Everything in the entries below except the pictures must be returned exactly.
---------- RECORDS TO PROCESS ----------
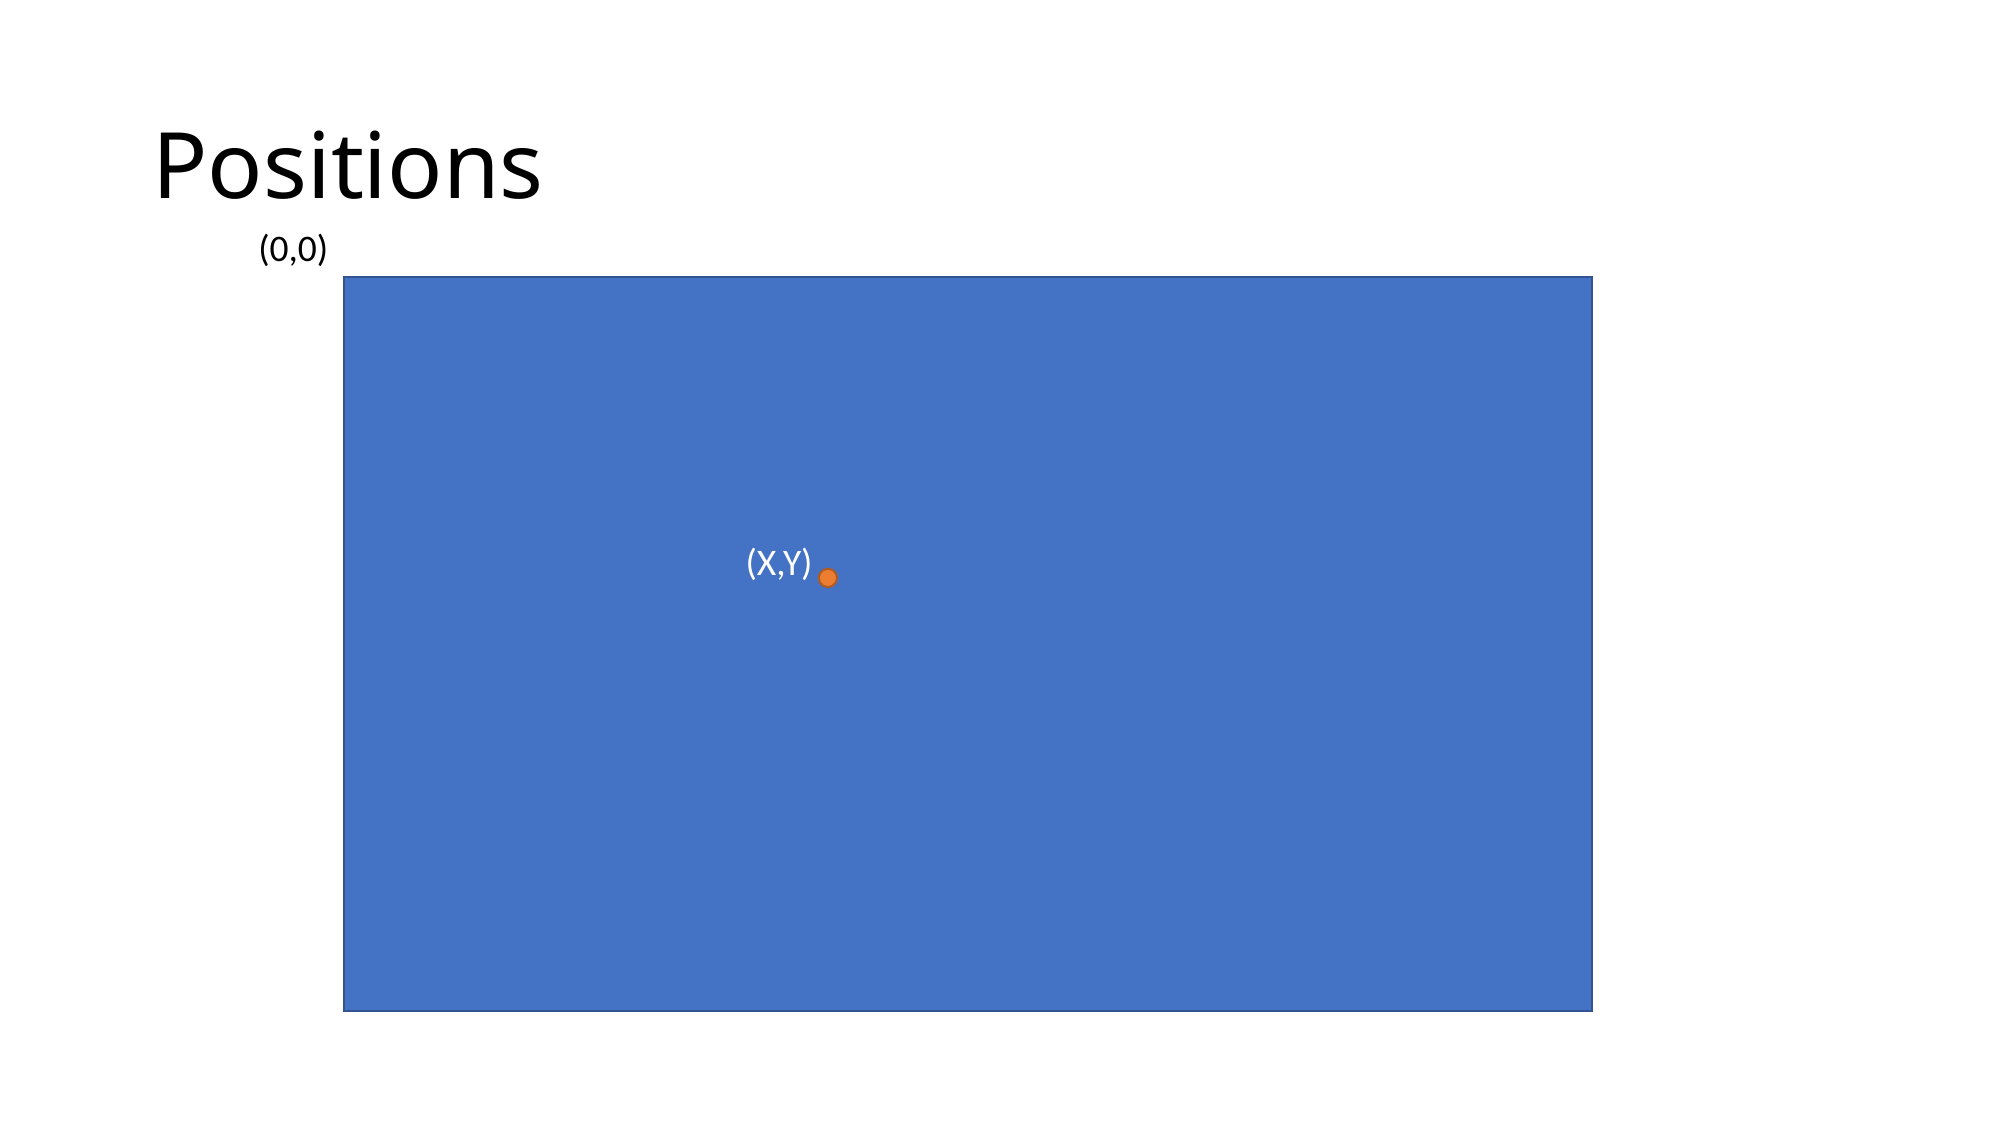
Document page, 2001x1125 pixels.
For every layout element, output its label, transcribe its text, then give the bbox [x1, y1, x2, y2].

text_box [343, 276, 1593, 1012]
title Positions [137, 59, 1863, 278]
text_box [817, 567, 839, 589]
text_box (0,0) [243, 216, 344, 277]
text_box (X,Y) [730, 530, 828, 591]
----------
### ANSWER BOX
Document page, 2001x1125 pixels.
For every layout element, output its label, transcribe its text, then give the bbox [x1, y1, x2, y2].

text_box [343, 276, 1593, 1012]
title Positions [137, 59, 1863, 278]
text_box [817, 567, 839, 589]
text_box (0,0) [243, 216, 344, 277]
text_box (X,Y) [730, 530, 828, 591]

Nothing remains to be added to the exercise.